Sadly, we are not out of the woods yet when it comes to securing our life in Spain. Unless you’ve been living under a rock you’ll know about this small thing called Brexit. This, plus numerous new property laws in Mallorca mean we have quite a few hurdles to jump before we can safely say we are here for good. I am pretty confident we will be fine but as with most things in life, we are going to have to work for it. However, I’m fine with that. We are enjoying a break from London life and it’s giving us all the things we want and need with young children right now.

Five Things I’m Enjoying About Living In Mallorca

  1. The number one thing that is making me happy every day is the sunshine and blue skies. There is no doubt that endless sunny days really do lift your mood, inspire you, give you the ability to live your best life outdoors. Best of all it is free.
  2. Less people. Less queues. Less traffic. Everything is at a much slower pace – sometimes frustrating when you want to get the toilet/washing machine/locks fixed but mostly very satisfying and a lot less stressful.
  3. Less Choice – similar to the above. I wanted to cut back on the consumerism that was dominating our lives in England but I must admit that the reality of not having access to certain things can be challenging. Overall, I’m quite liking the challenge though. It’s an exercise in improvisation and discovering that we want a lot of things but don’t really need them.
  4. People – It’s been amazing meeting so many lovely new people here, both locals and expats. For this I mostly have to thank Instagram and my blog because it has connected me to people I would never have crossed paths with normally. Being a parent has also been a good way of meeting new friends…kids are always a good icebreaker 🙂
  5. Location – living right next to the sea has been so good for all of us. No matter how bad a night I’ve had waking up with Florence, waking up to sunshine and the sea makes me able to cope with the day. Also having the beach on our doorstep has been a blessing for those days when the kids are just bouncing off the walls and you need to get out and about quickly without hassle.

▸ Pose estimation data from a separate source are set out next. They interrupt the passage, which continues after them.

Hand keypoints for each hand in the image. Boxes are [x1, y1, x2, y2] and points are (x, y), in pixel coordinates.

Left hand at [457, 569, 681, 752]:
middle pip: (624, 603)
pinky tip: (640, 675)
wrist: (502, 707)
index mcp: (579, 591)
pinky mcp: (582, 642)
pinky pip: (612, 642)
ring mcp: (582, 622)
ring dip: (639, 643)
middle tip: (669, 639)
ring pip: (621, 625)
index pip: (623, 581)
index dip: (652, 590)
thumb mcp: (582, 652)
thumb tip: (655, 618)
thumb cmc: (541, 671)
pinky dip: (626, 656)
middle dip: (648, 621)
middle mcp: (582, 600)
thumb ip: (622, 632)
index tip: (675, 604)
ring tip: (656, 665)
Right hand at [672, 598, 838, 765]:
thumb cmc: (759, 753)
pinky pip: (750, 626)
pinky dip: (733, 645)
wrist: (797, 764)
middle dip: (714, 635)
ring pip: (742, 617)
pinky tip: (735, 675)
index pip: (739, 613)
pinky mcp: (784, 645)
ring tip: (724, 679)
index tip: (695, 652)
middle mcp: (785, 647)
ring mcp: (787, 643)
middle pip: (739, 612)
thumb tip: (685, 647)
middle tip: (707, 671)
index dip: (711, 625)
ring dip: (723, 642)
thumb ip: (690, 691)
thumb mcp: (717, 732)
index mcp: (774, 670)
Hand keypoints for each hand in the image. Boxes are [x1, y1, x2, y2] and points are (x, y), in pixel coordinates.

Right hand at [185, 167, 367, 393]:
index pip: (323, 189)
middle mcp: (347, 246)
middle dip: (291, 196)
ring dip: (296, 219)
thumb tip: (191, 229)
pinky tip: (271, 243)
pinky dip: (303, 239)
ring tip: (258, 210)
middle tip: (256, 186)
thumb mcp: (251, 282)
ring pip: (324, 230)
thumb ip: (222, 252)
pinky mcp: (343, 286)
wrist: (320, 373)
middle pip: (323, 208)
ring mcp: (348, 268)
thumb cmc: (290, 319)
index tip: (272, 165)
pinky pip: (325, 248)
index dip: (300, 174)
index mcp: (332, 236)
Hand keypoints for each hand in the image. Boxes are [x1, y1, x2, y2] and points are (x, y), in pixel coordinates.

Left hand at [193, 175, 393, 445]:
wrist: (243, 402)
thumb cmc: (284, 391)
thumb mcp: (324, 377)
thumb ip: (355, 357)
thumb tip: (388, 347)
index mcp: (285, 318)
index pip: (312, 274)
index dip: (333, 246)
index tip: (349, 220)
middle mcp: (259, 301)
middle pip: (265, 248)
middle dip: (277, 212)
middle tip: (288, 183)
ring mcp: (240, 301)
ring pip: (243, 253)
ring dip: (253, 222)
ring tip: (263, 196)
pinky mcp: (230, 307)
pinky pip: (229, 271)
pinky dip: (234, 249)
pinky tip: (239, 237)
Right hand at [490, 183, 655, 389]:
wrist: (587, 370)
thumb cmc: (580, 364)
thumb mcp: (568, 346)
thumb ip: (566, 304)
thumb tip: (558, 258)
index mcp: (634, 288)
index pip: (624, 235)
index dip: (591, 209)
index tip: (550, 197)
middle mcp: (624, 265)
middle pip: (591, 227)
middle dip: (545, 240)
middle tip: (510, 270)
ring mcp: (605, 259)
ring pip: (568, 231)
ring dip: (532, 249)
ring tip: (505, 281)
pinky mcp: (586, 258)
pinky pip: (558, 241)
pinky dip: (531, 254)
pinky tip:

So in summary, we did have a few things on our side when it came to moving to Mallorca such as Ross’s freelance job and being able to experience the island in advance but on the whole we are like everyone else wanting to escape the rat race. We don’t speak Spanish but I figure I’ll pick it up or have lessons at some point…it’s not a big problem here. I guess I’ll end by saying, if you want to do it, and you have a way of financially supporting yourselves (conventionally or not)…then just do it. Do a trial like us and see how it goes , you have nothing to lose. So far it’s been the best decision we have made.

Sorry that was a long one! Months of thoughts on the subject finally typed up.

Thanks for reading:) Abbie x

2 Discussions on
“Moving to Mallorca: Eight Months In”
  • Wonderful concise blog that will have many people booking their flights immediately, especially as the skies are very grey here in England.
    I have booked my next flight already, see you soon.